Norman Clayton smiled and took a step closer to Joshua. “And during this time, Doctor Abrams, did Page mention the other three victims? Dana Fraizer, Marie Laveton and Shawn Arberton?”
“He didn’t mention them by name. I don’t think heknewtheir names. I asked him if he knew them and said he didn’t but told me that it didn’t matter because they were all alike, all smug, self-righteous punks. However, he did confess to the three abductions. He mentioned that the two girls worked out of the theater and that the guy hung out there too. He hated the university students and said they were rich, privileged brats who had wealth handed to them while he had to steal to survive. He said: ‘They all have money so I make them share it.’ Then he said: ‘I take their money but that’s not all I take. I fuck them. I fuck them hard! I take away their humanity!’”
He turned and looked apologetically at the jury. “Pardon me. I’m using his words, not mine.” He turned back to Clayton. “He promised to do the same thing to me, but not just to ‘fuck’ me, and again I’m using his words, but he also said: ‘I’m going to blow a hole in you big enough to drive your car through!’ while shaking the assault rifle in my face.”
He hesitated, then went on. “He used his anger and hatred toward the students as a way to distract himself from his own pain, his own feelings of inadequacy, powerlessness, and shame over his failed life. He believed that the only way to regain some sense of power over his pain was to strike out at others, and he had focused his anger on a particular group, as is often the case. That group was the University of Virginia students. He told me: ‘They’re punks who need to understand fear. I did them a favor.
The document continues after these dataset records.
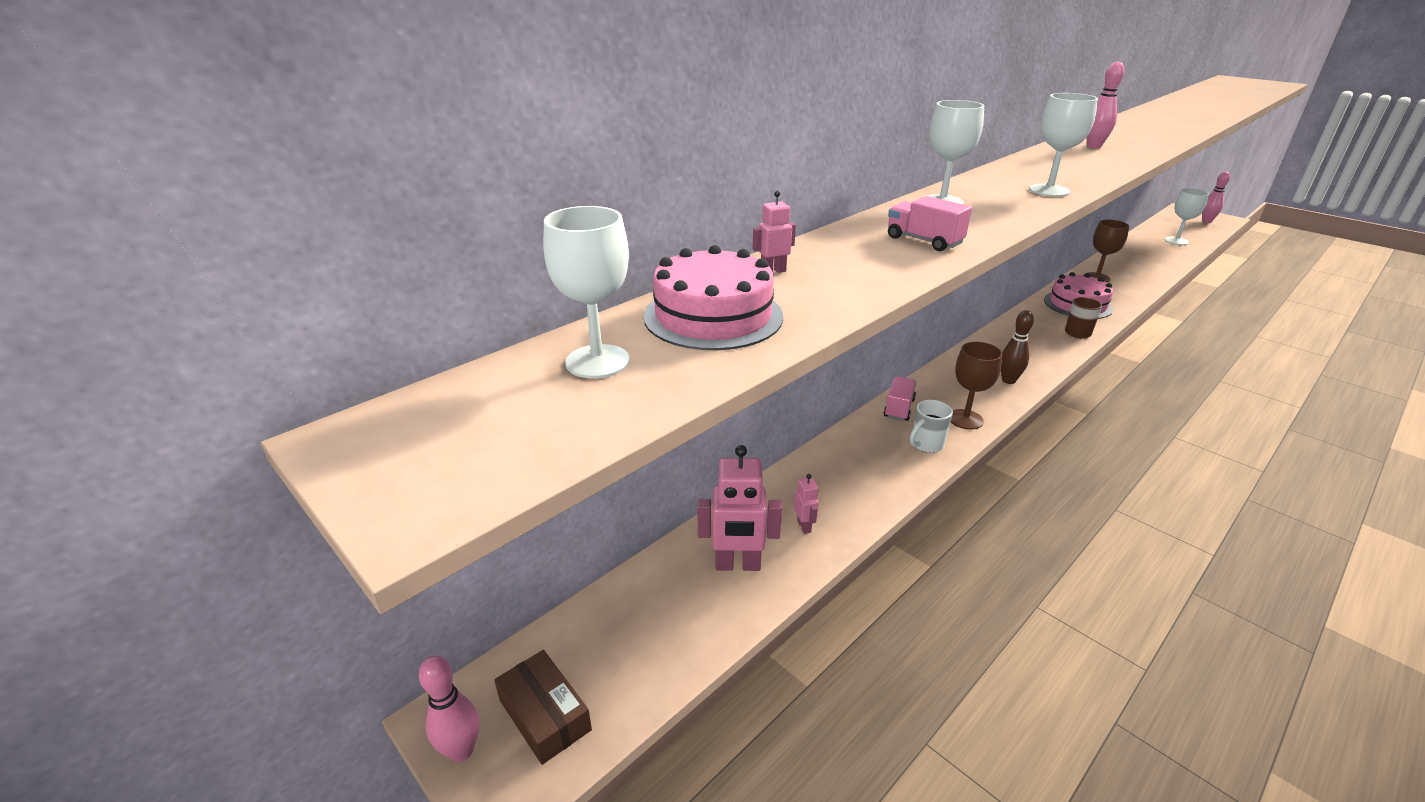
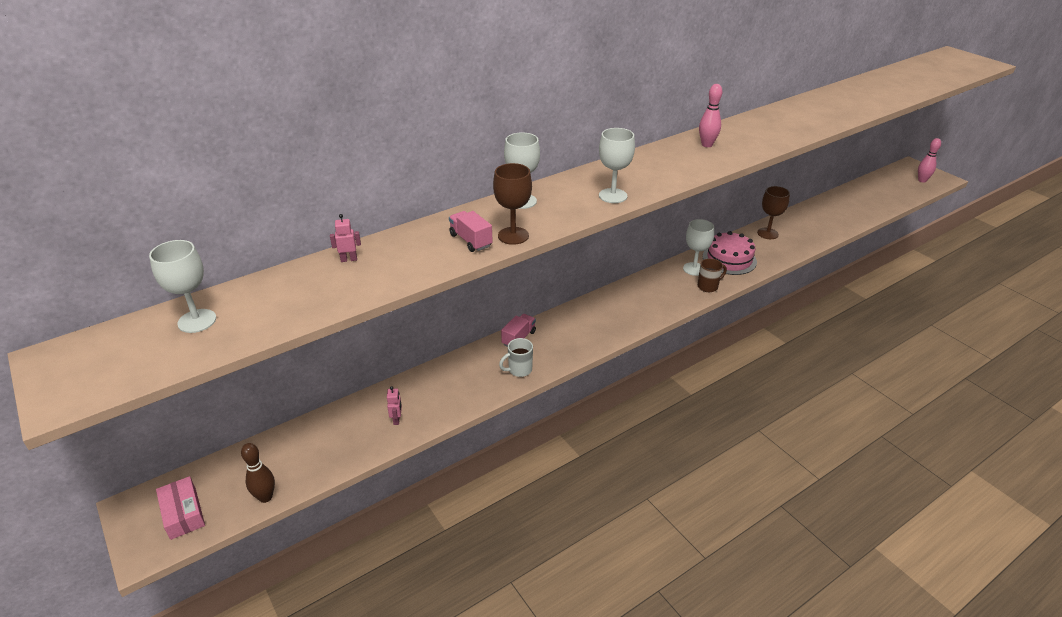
camera: 10 degrees right, 5 degrees up
pink bowling pin [419,655,479,762] -> none
brown box [494,650,592,765] -> pink box [156,476,205,540]
pink cake [644,245,783,350] -> none
pink robot [697,445,782,571] -> none
brown goblet [951,342,1002,430] -> brown goblet moved to [493,163,532,245]
brown bowling pin [1001,310,1034,384] -> brown bowling pin moved to [241,443,275,503]
white goblet [1165,188,1209,245] -> white goblet moved to [683,219,714,276]

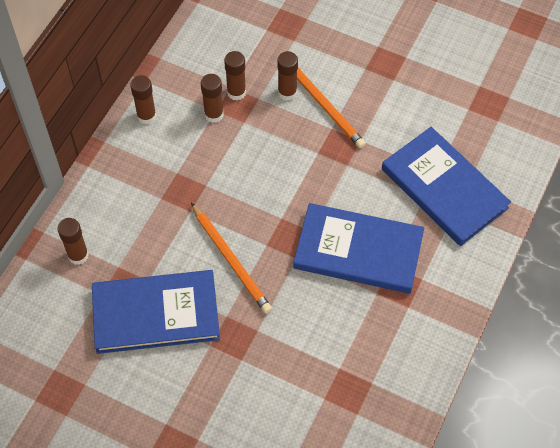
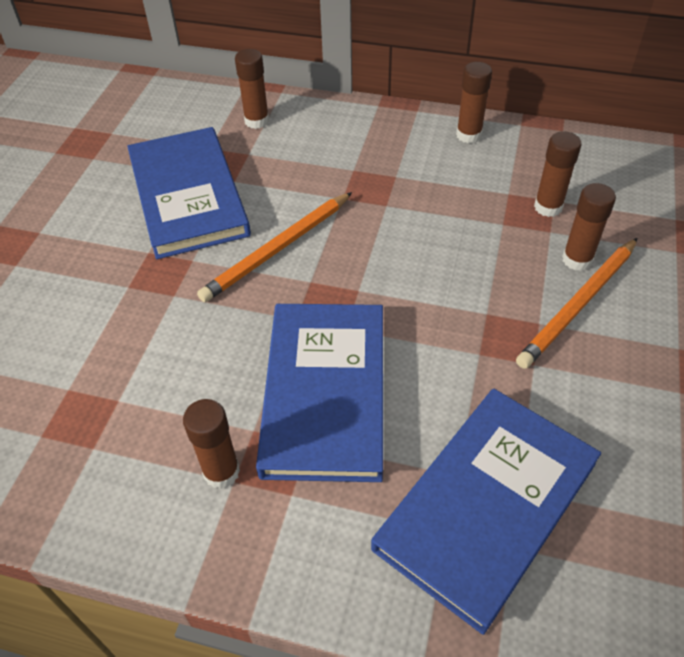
camera: 80 degrees right, 10 degrees down
brown glue stick [201,74,224,123] -> brown glue stick moved to [183,399,240,489]

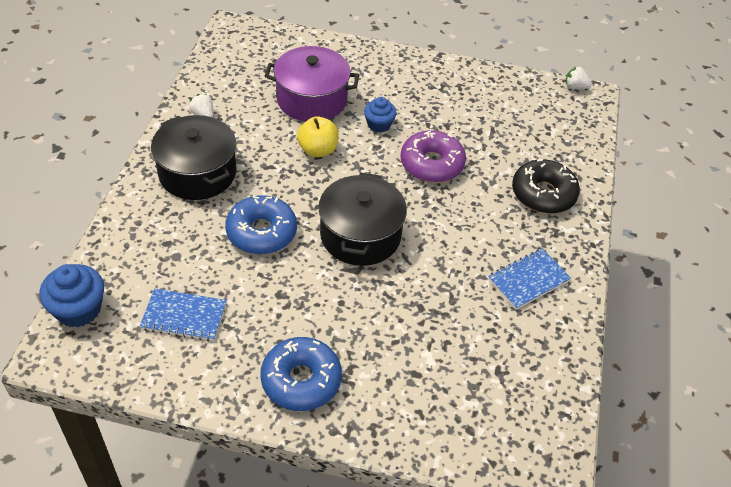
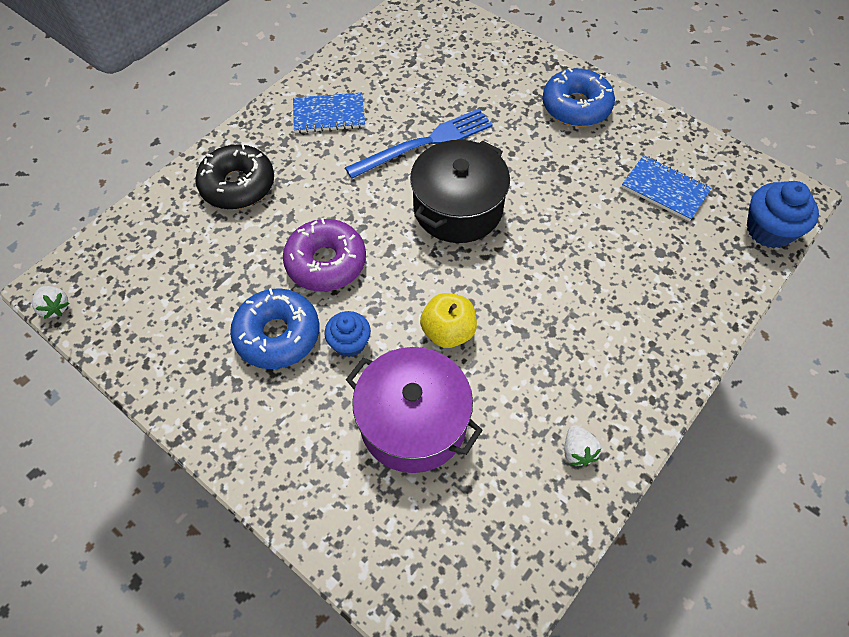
camera: 150 degrees left, 10 degrees up
black pot [151,115,237,200] -> none
blue donut [225,195,297,254] -> blue donut moved to [230,288,320,369]
none -> blue fork [345,109,493,179]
I helped them understand it.’ He laughed about the fact that they begged him for mercy.”
Joshua began to speak again, then hesitated.
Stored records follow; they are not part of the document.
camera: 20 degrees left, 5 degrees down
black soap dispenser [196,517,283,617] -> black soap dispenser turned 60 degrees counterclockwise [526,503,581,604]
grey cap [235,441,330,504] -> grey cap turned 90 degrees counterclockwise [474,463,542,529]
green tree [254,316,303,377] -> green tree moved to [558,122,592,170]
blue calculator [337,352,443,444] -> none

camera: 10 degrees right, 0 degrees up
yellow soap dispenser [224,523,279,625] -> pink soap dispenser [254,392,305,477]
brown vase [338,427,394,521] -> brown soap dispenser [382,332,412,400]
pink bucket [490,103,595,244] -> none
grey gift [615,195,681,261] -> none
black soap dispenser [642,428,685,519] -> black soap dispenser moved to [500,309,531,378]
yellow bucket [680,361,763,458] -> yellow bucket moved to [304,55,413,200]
“Something more, Doctor Abrams?”
Joshua grimaced in disgust. “I hate saying this, but he laughed about the boy, Shawn. Said he begged more than the two girls. Called him a ‘pussy’.”
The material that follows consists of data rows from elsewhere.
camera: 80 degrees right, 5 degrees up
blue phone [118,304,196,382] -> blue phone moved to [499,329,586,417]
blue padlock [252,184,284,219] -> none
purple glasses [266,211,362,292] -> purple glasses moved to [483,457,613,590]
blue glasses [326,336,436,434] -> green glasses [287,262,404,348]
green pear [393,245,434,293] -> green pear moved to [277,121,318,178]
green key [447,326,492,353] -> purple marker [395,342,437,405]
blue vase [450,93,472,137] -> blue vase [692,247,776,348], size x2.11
“And he believed you were also a student at the university when he kidnapped you.”
“He did. He was quite surprised to learn that I wasn’t.”
“Doctor Abrams, tell us again how you sustained a grade 3 concussion?”
“I managed to buy quite a bit of time talking to him, but eventually Page saw through me,” Joshua said, then paused and bowed his head, his face etched with regret. “I let him get to me and I slipped. He asked me about my husband, about my home. And in thinking about those things, I let my true feelings show: Feelings of love. Feelings of happiness. Feelings of heartbreak because I feared I’d never see my husband and my home again. And for those few, brief seconds Page no longer had power over me. I was no longer cringing in terror. He didn’t control me any longer.”
Joshua stopped and drew in a long breath, clenching his hands into fists to try to control their trembling. “He - he asked what I did for a living. He was already livid with rage, and when I told him I was a psychologist he realized I had been using cognitive strategies to try to manipulate him. He was maniacal with anger. He screamed at me that I had been using my ‘head doctor’ tricks on him just like they did in rehab and to think about the fact that I was going to be raped, then killed.” Joshua inhaled another deep breath. “And he smashed the barrel of his rifle against my skull.”
“What is the next thing you remember, Doctor Abrams?”